なぜスバル「レヴォーグ」は生まれた? 歴代レガシィから継承したモノとは

2020年10月15日に発表されるスバルの新型「レヴォーグ」。多くのユーザーから注目されるモデルですが、どのような経緯で誕生したのでしょうか。

業界騒然!? 新型レヴォーグが凄すぎるらしい…

 2020年8月20日より先行予約が開始されたスバルの新型「レヴォーグ」。その注目度はここ数年のスバル車トップレベルで、先行展示会では乗車体験1時間待ちという話も聞いています。
 
 予約のほうも好調で、関係者によると予約台数はスバル自身が驚くレベルの台数を記録しているそうです。

初代レガシィから歴代モデルを経て継承したスバルの次世代「レヴォーグ」
初代レガシィから歴代モデルを経て継承したスバルの次世代「レヴォーグ」

 そんな新型レヴォーグの開発コンセプトは「継承と超革新」です。今回は“継承”の部分に注目してみたいと思います。

 今では好調なスバルですが、1980年代は他社による買収や倒産の危機まで報道されるほど厳しい局面に立たされていました。この危機感から「クルマで勝負」、「本気でいいクルマを造る」という流れから開発されたのが、1989年に登場した初代「レガシィ」でした。

 開発コンセプトは単純明快で「日本一で一番いいセダン/ワゴンを作る」。その実現のために、プラットフォームは「スバル1000」以来となる全面新設計でサスペンションも4輪ストラットが奢られました。また、エンジンも同じ水平対向ながらも完全新設計となるEJ型が開発されました。

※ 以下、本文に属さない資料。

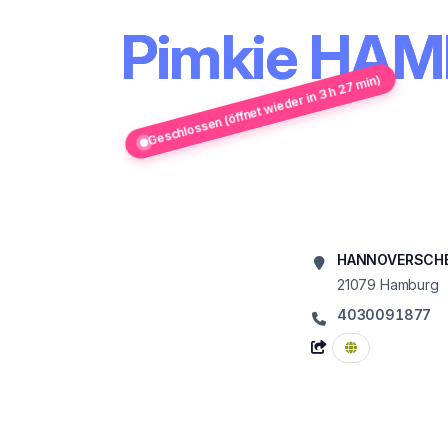
Pimkie HA
Geschlossen (öffnet wieder in 3 h 27 min)
HANNOVERSCHE
21079
Hamburg
4030091877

 ハードの刷新のみならず開発手法にもメスが入り、従来の「縦割り&技術主導」から「プロジェクトチーム制」へと変更。

 さらに走りの味付けは一人の担当者に一任されました。彼はベンチマークとしてメルセデス・ベンツ「190E」を徹底的に解析すると同時にプライベートで参戦していたダートトライアルでの経験を活かし、舗装路でも通用する「曲がる4WD」を作り上げました。

 その実験担当者とは、現在STI NBRチャレンジの総監督でありハンドリングマイスターの辰己英治氏です。

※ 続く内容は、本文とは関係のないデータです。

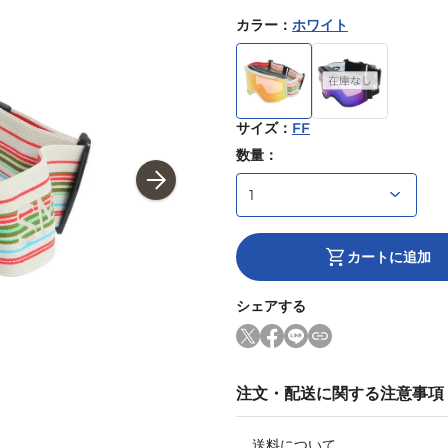
カラー
：
ホワイト
サイズ
：
FF
数量：
カートに追加
シェアする
注文・配送に関する注意事項
送料について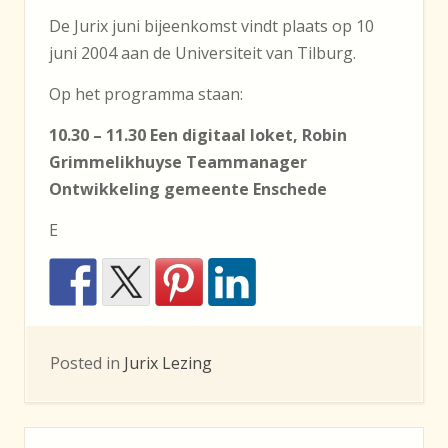
De Jurix juni bijeenkomst vindt plaats op 10
juni 2004 aan de Universiteit van Tilburg.
Op het programma staan:
10.30 – 11.30 Een digitaal loket, Robin
Grimmelikhuyse Teammanager
Ontwikkeling gemeente Enschede
E
Posted in
Jurix Lezing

 このような経緯で生まれた初代レガシィの走りは高く評価され、スバルのイメージは「積雪地域で乗るクルマ」から「走りにこだわりのあるメーカー」へと大きく変わりました。

 その後、レガシィは世代を重ねるごとに進化・熟成がおこなわれていきます。「世界一」を目指した2代目(1993年)、「世界で通用する本物のブランド」を目指した3代目(1998年)、「走りと美しさを融合」を目指した4代目(2003年)と、歴代モデルを振り返るとさまざまなトピックがありますが、大きな転機は2008年に登場の5代目です。

 北米からの要望に応えてボディサイズを拡大。この判断が功を奏して北米で大ブレイクし、スバルの業績アップに大きく貢献しました。しかし、これまでレガシィを支えてきた日本市場からの反応は「レガシィは日本市場を捨てた」といわれ苦戦。

「レガシィだけでは全て地域のユーザーを満足できない」、そんな想いから生まれた企画が「日本人のためのレガシィ」で、それが2014年に登場した初代レヴォーグです。ちなみにネーミングの由来は「レガシィ・レボリューション・ツーリング」とド直球でした。

 スバル自ら「レヴォーグは『レガシィ・ツーリングワゴンの血統』を継承する、日本のためのクルマ」と語っていますが、何が継承されたのでしょうか。

 そのひとつは「グランドツーリング(GT)思想」です。ちなみにスバルの考えるGTの要件は、「より速く」、「より快適に」、「より遠くに」、「より安全に」です。要約すると“総合性能”が重要ということで、言葉でいうと簡単ですが、実現は非常に難しいです。

 歴代レガシィはその難関に立ち向かうためにその時代におけるスバルの最先端技術を惜しみなく投入してきました。後継の初代レヴォーグも4代目レガシィ並みの扱いやすいボディ、2種類のターボエンジン、「WRX」譲りのフットワークの良さ、進化したアイサイト(前期:バージョン3、後期:ツーリングアシスト)などが導入されています。

 初代レヴォーグは市場で高く評価され、日本市場をけん引する新たなリーダー的存在になりましたが、その裏で2代目となる新型レヴォーグのための仕込みが進められていました。

 ただ、他社と違って将来ビジョンをほとんど語ろうとしないスバルの姿勢に、「スバルの未来はホントに大丈夫?」と心配になったのも事実です。

 ただ、今回新型レヴォーグに乗ってスバルの未来がハッキリしました。つまり、言葉ではなくモノで証明したわけですが、まさに究極の口下手といえます。